Based on the workup algorithm, we recommended OLT for 12 patients and CLKT for eight patients. We were able to avoid CLKT for six patients without causing adverse renal outcomes among 11 patients transplanted by using this algorithm. The average 12-month renal outcomes of these transplanted patients seem to be favorable with the mean serum creatinine 1.3 mg/dL in OLT group and 1.1 mg/dL in CLKT group.
The workup algorithm, which primarily uses duration of renal failure, glofil measurement, and renal biopsy findings, offers a practical approach to this complicated decision-making process regarding appropriate allocation of organs for CLKT.
肝衰竭合并肾功能不全对原位肝移植(OLT)的预后产生负面影响。在当前器官短缺且缺乏标准选择标准的情况下,合理分配肝肾联合移植(CLKT)至关重要。
我们提出了一种用于CLKT的实用检查算法,该算法使用三个变量:肾功能不全的持续时间、通过碘-125泛影葡胺(Glofil)试验测量的肾小球滤过率以及肾活检结果。该研究分为两个阶段。

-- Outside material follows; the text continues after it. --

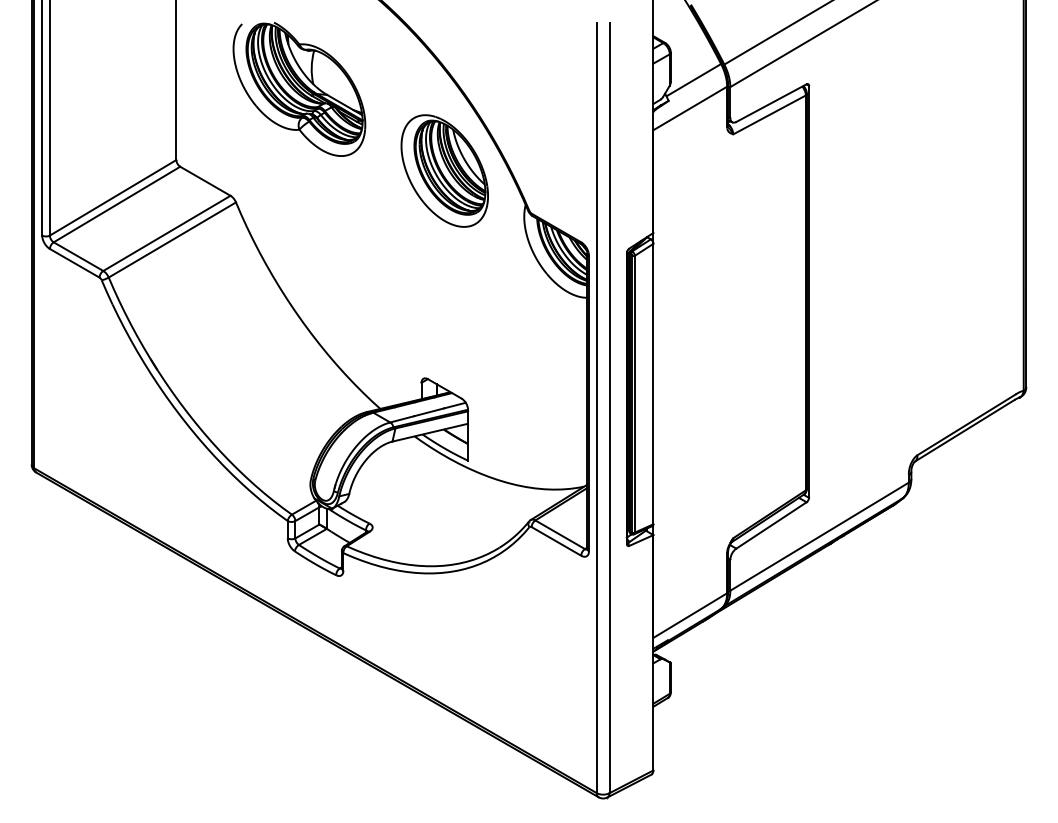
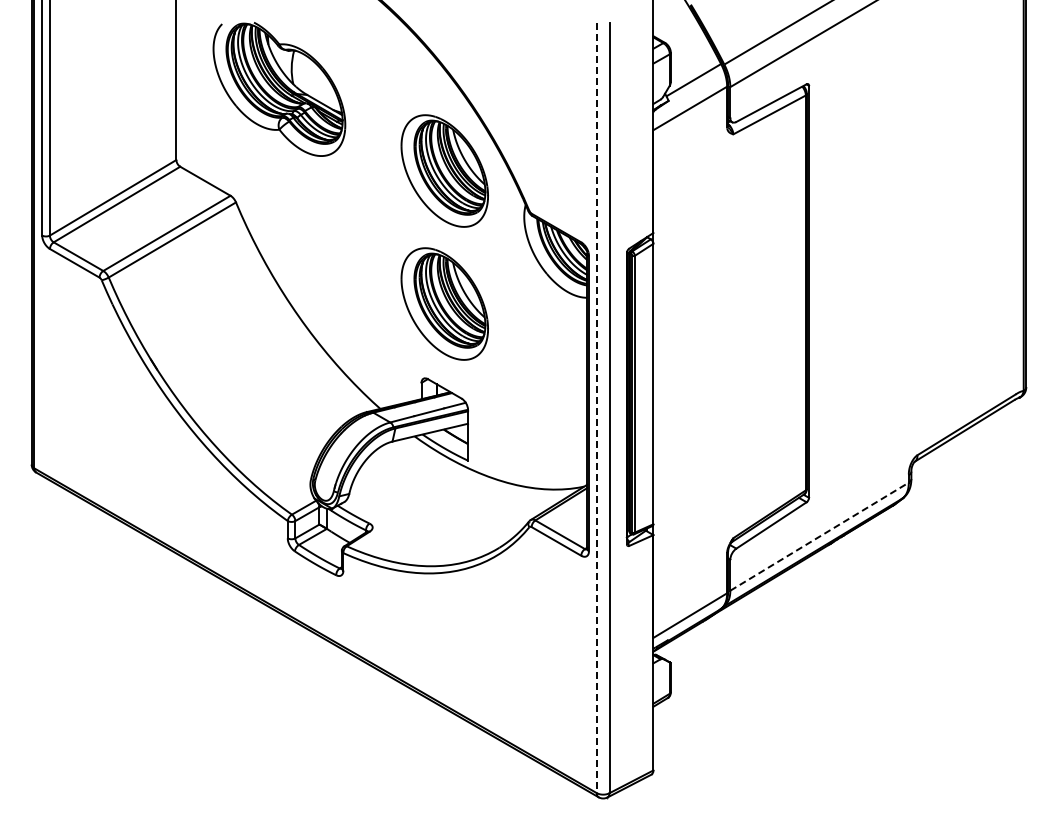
part at (299, 89) position: (299, 89) -> (279, 89)
part at (444, 303): none -> present
line at (596, 408): solid -> dashed
line at (819, 536): solid -> dashed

在第一阶段,我们回顾性分析了在我们机构进行的所有肝移植患者(n = 196)的临床和实验室数据库。在第二阶段,我们对20例因OLT接受检查的肝衰竭合并肾功能不全(慢性肾病3期和急性肾损伤)患者前瞻性地应用了该算法。
根据检查算法,我们建议12例患者接受OLT,8例患者接受CLKT。在使用该算法进行移植的11例患者中,我们能够避免6例患者接受CLKT,且未导致不良肾脏结局。这些移植患者的平均12个月肾脏预后似乎良好,OLT组的平均血清肌酐为1.3 mg/dL,CLKT组为1.1 mg/dL。
该检查算法主要使用肾衰竭持续时间、Glofil测量结果和肾活检结果,为CLKT器官合理分配这一复杂的决策过程提供了一种实用方法。